A final reason the Privacy Shield got done is a new law, called the Judiciary Redress Act, signed by President Obama in February. The law basically allows European citizens to bring privacy complaints in U.S courts.
“Both consumers and companies can have full confidence in the new arrangement, which reflects the requirements of the European Court of Justice,” said two top EU officials in response to the vote on Friday.
But despite the praise for the Privacy Shield from both sides of the Atlantic, there are still doubts the deal will be durable enough to last.
“Better Than Nothing”
The Privacy Shield is not technically a done deal yet because it still requires a final blessing from the European Commission. Few, though, doubt this will be a problem since that step is considered a formality.
There are, however, doubts about how well the deal will stand up in the near future. Among the skeptics is William McGeveran, a privacy law scholar at the University of Minnesota.
“Is the shield better than nothing? Probably but it won’t be anything compared to what companies got out of the safe harbor,” he said in a recent phone interview.
According to the McGeveran, the difference between the legal regimes is captured by the metaphors used to describe them: In the case of the harbor, companies could sit secure and unbothered while the new shield will instead serve to block a series of incoming blows.
The legal blows aimed at U.S. companies will continue to arrive, he explained, because the European Court of Justice’s ruling in the Facebook case (known as Schrems) did not draw bright lines over what privacy rules would be acceptable, and which would not be. Instead, the court says the definition of should change in response to current events—an arrangement that could lead local data regulators to keep moving the goal posts over the definitions of data privacy.
McGeveran pointed out that national and even regional data regulators in Europe will continue to have the power to probe the manner in which U.S. companies deal with data.
“A lot of rhetoric says this takes us back to the status quo before the Schrems decision, which is a big mistake,” McGeveran said. “Now, you have many regulators who take different approaches – creating a situations where one or two especially active data regulators could undo this.”

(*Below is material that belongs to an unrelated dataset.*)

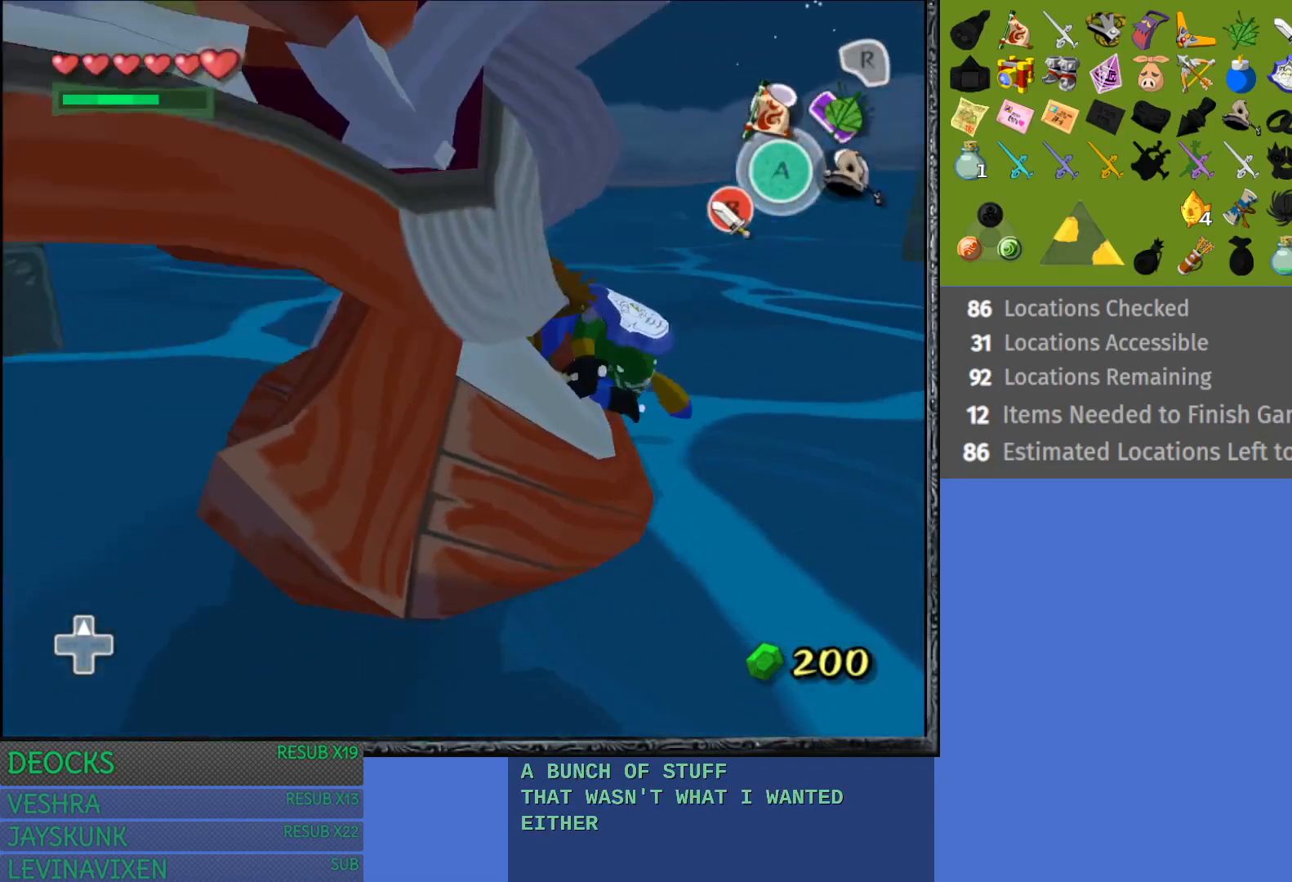
{"buttons": [], "left_stick": "left", "right_stick": "center", "events": []}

McGeveran also pointed to a recent summit between the FTC and France’s top data regulator, where observers noted the Privacy Shield represents a solid start rather than a permanent solution. Further uncertainty comes in the form of a withering legal assessment by a top Eurocrat, who basically spat on the deal in May.

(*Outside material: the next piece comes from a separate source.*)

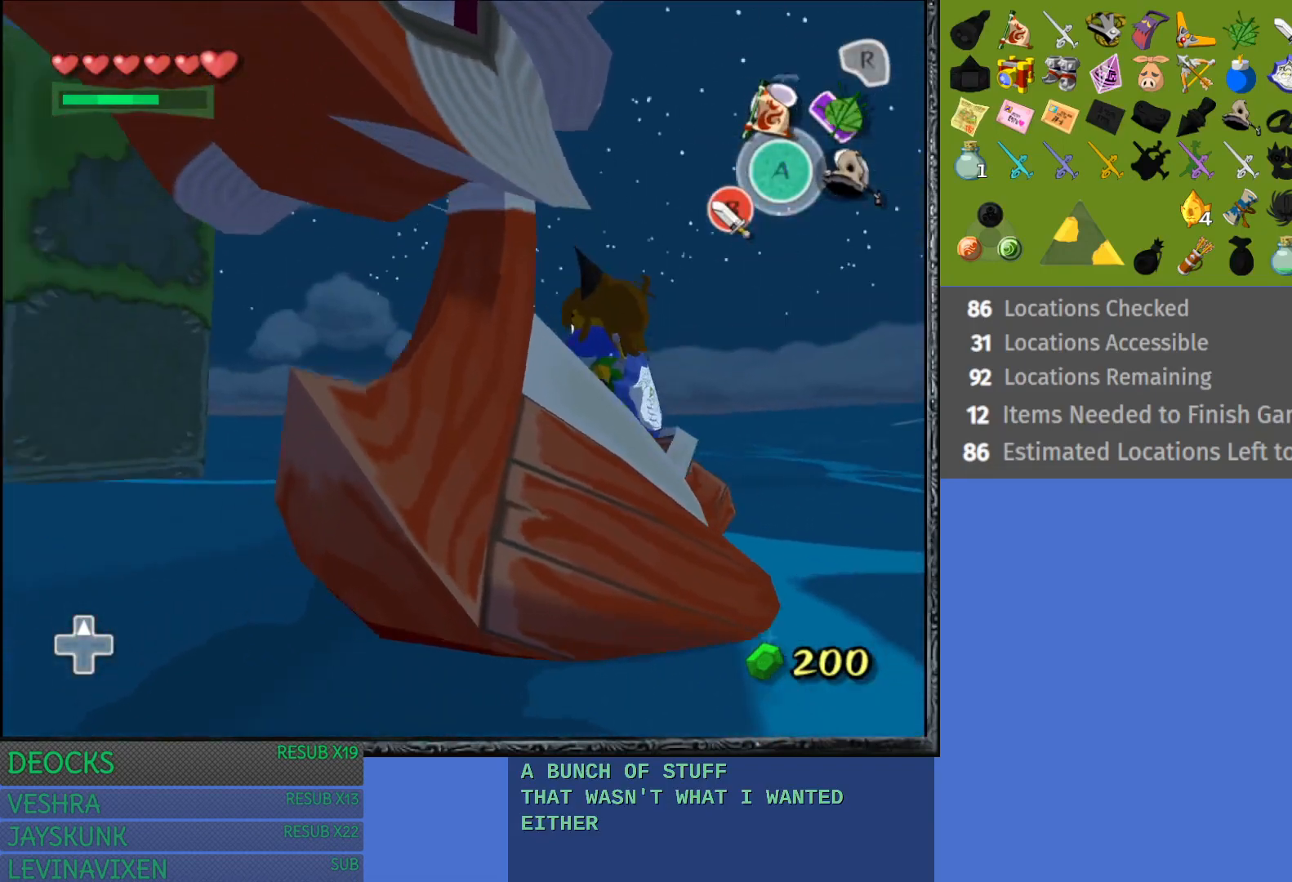
{"buttons": [], "left_stick": "left", "right_stick": "center", "events": []}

Espinel of the Business Software Alliance is more optimistic. She claims that the process of revisiting the Privacy Shield rules, which is a baked-in part of the EU-U.S pact, is actually a strength not a weakness because it will prevent a legal breakdown such as the one that befell the safe harbor.
Meanwhile, everyone appears to agree the Privacy Shield will be subject to legal challenges that will ultimately be sorted out by the European Court of Justice. On this front, there may be cause for optimism since some lawyers are saying that, in the wake of Brexit and other political turbulence in Europe, the ECJ will be reluctant to issue rulings that upset the status quo.
Finally, there is the question of Britain and how it fits into the new Privacy Shield regime. For now, the country is still quietly participating in the European Commission process. But in coming days, it may have to negotiate its own arrangements with both the EU and U.S.